__Texto fornecido__.
┌──

Aqueles povos têm uma certa apetência para uma racionalidade que toca o espírito… Isto é uma mera divagação. Mas numa época em que a “razão que se quer bastar a si mesma” ganha preponderância e a herança medieval é censurada, uma razão adocicada é apelativa. A minha experiência rudimentar no piano diz-me que um Bach compondo cerebralmente, quase sem usar efeitos, é tão eficaz emocionalmente como um Chopin, com os efeitos de pedal e os “rubatos”. Marx tem uma filosofia de merda, mas a “melodia fica no ouvido”. Husserl ou a escola austríaca de economia são quase asceses. Freud e Frankl querem conhecer a essência do homem. Temos aqui projectos grandiosos, ou que prometem isso.
José: Os teutónicos é muita gente que nem corresponde a uma configuração natural. Havia o Império Austro-Húngaro.
Agora está na calha um outro Império mas com a velha união carolíngia.
A história é antiga- Norte contra Sul.
Mário- a altura em que "passaram a ter essa preponderância cultural" também não foi meramente teutónica ou alemã- foi outra coisa- os Habsburgos. Com enorme contributo do Sul.
Interessante, zazie. Vou tentar abster-me de comentar muito estas coisas sem ter mais conhecimentos absorvidos.
Mas este post fala de outra coisa e eu também nunca entendi o Caetano.
Que história era essa dos EUde Portugal?
Já estava a divagar. Claro que o importante, é discutir o Caetano.
A história dos EUP é velha e já tinha ouvido falar nela.
Caetano em 1970-74 tinha ilusões sobre essa grandiosidade possível, mas em termos utópicos.
O sonho comanda a vida, como dizia o poeta e Caetano, nesse caso, herdou o sonho quinhentista.
Ainda há sonhadores desses. Alguns, até escolhem o nome Dragão...

└──

__Dados extraídos__.
┌──

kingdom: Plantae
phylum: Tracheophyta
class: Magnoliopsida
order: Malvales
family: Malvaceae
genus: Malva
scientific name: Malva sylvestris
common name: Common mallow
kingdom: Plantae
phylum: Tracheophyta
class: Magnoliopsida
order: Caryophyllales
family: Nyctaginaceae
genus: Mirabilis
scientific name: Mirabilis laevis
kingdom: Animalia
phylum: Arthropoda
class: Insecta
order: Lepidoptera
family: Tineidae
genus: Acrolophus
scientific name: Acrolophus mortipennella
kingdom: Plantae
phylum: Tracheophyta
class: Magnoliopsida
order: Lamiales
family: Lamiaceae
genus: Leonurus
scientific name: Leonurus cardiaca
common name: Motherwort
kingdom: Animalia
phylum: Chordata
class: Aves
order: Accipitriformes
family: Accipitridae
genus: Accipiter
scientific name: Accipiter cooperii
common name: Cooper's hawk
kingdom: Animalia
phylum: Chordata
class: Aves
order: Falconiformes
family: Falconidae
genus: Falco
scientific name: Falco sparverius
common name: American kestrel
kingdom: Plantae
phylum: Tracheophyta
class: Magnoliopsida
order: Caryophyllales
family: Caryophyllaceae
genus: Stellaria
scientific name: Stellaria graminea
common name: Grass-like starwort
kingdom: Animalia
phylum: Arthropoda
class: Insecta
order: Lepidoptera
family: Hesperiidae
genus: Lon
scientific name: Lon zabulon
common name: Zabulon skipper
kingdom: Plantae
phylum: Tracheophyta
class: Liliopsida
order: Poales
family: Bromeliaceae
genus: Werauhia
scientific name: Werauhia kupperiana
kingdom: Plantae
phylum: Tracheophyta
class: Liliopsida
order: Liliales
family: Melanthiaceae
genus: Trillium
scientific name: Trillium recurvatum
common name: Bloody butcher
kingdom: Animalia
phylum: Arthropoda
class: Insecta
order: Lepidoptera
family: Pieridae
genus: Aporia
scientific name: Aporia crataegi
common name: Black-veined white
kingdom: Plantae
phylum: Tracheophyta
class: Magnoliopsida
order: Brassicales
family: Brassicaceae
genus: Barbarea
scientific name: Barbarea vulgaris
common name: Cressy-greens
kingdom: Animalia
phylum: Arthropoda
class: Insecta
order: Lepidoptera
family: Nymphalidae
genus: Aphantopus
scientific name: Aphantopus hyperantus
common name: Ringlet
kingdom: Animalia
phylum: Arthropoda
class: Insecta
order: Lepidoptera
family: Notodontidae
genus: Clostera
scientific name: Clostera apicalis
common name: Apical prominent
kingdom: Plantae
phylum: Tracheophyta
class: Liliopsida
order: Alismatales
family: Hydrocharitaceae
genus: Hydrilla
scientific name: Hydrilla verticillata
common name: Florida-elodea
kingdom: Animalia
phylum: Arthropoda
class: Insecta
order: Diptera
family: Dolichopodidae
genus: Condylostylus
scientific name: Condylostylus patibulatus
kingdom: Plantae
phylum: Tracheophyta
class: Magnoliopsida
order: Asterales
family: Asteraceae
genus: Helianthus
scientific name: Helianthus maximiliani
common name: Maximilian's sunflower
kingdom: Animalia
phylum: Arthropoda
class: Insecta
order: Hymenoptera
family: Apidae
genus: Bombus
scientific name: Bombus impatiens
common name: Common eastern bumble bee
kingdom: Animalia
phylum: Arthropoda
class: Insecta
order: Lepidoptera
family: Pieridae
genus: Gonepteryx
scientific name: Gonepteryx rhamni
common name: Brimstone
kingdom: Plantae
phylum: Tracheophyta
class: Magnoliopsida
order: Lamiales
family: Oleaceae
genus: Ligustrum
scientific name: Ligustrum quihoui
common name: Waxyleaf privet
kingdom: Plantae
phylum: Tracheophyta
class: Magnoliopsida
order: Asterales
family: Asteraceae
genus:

└──

__Exercício proposto__.
Responda a partir do texto fornecido:
1. Que compositor é considerado tão eficaz emocionalmente como Chopin?
2. Que império é citado como tendo existido?
3. Em que período Caetano tinha ilusões sobre essa grandiosidade possível?

__Resposta__.
1. Bach.
2. O Império Austro-Húngaro.
3. Em 1970-74.